The package supports the following models:

1. Gemini:
   - `gemini_flash`

2. Claude:
   - `claude_3_5_sonnet`
   - `claude_3_haiku`

3. OpenAI:
   - `gpt_4o`
   - `gpt_4o_mini`

You can specify these models using the `model` parameter in the `query` method.

### Error Handling

The package uses custom exceptions for error handling. Wrap your API calls in try-except blocks to handle potential errors:

```python
import asyncio
from async_llm_handler import Handler
from async_llm_handler.exceptions import LLMAPIError, RateLimitTimeoutError

async def main():
    handler = Handler()

    try:
        response = await handler.query("What is the meaning of life?", model="gpt_4o")
        print(response)
    except LLMAPIError as e:
        print(f"An API error occurred: {e}")
    except RateLimitTimeoutError as e:
        print(f"Rate limit exceeded: {e}")

asyncio.run(main())
```

### Rate Limiting

The package automatically handles rate limiting for each API. The current rate limits are:

- Gemini Flash: 30 requests per minute
- Claude 3.5 Sonnet: 5 requests per minute
- Claude 3 Haiku: 5 requests per minute
- GPT-4o: 5 requests per minute
- GPT-4o mini: 5 requests per minute

If you exceed these limits, the package will automatically wait before making the next request.

## Utility Functions

The package includes utility functions for token counting and prompt clipping:

```python
from async_llm_handler.utils import count_tokens, clip_prompt

text = "This is a sample text for token counting."
token_count = count_tokens(text)
print(f"Token count: {token_count}")

long_text = "This is a very long text that needs to be clipped..." * 100
clipped_text = clip_prompt(long_text, max_tokens=50)
print(f"Clipped text: {clipped_text}")
```

These utilities use the `cl100k_base` encoding by default, which is suitable for most modern language models.

## Logging

The package uses Python's built-in logging module.

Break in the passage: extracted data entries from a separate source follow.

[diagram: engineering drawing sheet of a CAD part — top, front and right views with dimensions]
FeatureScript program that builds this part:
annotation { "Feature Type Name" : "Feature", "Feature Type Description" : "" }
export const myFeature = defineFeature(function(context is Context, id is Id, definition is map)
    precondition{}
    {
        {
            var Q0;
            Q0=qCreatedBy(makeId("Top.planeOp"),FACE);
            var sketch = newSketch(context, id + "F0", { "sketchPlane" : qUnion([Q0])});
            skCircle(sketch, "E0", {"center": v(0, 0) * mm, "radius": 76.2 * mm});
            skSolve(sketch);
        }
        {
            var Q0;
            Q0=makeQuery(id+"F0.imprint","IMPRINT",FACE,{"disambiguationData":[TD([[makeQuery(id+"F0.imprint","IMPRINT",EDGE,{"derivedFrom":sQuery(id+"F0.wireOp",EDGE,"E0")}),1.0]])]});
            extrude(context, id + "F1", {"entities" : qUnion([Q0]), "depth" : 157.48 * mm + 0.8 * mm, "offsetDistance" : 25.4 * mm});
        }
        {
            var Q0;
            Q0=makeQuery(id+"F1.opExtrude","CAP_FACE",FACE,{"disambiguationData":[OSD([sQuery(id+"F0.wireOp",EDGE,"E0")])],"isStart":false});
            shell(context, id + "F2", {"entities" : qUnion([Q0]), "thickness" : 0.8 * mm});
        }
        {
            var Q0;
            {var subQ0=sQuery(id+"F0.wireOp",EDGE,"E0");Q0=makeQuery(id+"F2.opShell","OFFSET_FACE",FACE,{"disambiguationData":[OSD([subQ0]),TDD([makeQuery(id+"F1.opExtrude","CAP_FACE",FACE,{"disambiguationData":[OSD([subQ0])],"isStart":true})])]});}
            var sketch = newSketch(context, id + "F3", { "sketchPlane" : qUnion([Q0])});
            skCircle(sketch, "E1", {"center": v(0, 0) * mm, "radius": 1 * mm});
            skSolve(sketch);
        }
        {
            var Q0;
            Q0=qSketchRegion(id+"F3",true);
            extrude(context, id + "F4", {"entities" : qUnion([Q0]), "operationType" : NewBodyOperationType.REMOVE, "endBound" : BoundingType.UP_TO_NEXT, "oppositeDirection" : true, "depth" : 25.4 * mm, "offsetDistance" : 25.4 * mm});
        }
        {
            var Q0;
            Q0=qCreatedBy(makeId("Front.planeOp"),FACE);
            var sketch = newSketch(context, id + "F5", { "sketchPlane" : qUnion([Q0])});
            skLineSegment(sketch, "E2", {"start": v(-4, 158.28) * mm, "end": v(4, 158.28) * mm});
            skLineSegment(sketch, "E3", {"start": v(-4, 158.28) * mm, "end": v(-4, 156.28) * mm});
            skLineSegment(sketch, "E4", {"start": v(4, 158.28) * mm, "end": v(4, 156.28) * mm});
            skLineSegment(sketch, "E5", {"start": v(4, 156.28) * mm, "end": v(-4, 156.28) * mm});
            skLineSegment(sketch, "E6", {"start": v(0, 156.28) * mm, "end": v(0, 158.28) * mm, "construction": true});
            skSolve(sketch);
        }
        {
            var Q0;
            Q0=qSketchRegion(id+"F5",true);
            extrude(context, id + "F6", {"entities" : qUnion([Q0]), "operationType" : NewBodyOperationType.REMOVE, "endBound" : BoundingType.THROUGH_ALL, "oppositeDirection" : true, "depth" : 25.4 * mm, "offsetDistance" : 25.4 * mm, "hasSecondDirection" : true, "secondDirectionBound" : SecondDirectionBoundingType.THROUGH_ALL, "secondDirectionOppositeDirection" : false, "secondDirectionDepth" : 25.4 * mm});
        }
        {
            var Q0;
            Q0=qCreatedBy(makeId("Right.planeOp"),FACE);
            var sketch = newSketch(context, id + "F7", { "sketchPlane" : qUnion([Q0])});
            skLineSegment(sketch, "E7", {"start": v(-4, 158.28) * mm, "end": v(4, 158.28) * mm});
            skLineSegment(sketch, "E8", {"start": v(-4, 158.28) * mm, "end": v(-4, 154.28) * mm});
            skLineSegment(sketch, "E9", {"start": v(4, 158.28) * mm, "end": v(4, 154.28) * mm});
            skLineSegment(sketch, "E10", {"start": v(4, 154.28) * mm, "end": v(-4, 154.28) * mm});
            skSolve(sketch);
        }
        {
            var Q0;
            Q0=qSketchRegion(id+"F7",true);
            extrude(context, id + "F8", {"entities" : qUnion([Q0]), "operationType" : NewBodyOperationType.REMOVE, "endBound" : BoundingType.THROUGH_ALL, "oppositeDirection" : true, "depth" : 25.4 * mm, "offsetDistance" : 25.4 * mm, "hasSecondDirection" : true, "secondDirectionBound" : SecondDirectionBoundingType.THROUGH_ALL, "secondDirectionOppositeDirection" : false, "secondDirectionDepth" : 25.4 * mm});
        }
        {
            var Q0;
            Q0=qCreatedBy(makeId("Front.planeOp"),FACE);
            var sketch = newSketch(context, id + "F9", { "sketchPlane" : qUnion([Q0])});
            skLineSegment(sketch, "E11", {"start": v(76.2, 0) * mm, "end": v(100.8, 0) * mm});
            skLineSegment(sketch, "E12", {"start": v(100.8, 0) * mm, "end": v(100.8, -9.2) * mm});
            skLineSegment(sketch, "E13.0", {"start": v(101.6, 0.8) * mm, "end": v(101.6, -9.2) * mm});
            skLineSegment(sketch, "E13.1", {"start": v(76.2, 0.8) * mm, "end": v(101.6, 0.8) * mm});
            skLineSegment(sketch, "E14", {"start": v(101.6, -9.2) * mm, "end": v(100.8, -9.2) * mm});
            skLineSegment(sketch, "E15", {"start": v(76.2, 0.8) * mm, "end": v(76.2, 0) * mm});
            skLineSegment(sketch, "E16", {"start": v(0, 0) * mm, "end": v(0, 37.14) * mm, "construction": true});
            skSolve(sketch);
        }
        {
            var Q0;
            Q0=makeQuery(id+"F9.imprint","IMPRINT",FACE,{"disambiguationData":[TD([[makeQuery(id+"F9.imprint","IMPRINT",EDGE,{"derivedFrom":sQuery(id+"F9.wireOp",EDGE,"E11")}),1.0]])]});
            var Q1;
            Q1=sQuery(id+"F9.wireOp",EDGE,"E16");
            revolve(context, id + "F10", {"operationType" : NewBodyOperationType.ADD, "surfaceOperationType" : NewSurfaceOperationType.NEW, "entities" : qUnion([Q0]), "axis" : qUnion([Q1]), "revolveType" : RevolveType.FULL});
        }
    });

You can configure logging in your application to see debug information, warnings, and errors from the Async LLM Handler:

```python
import logging

logging.basicConfig(level=logging.INFO)
```

This will display INFO level logs and above from the Async LLM Handler.

## Contributing

Contributions are welcome! Please feel free to submit a Pull Request.

## License

This project is licensed under the MIT License.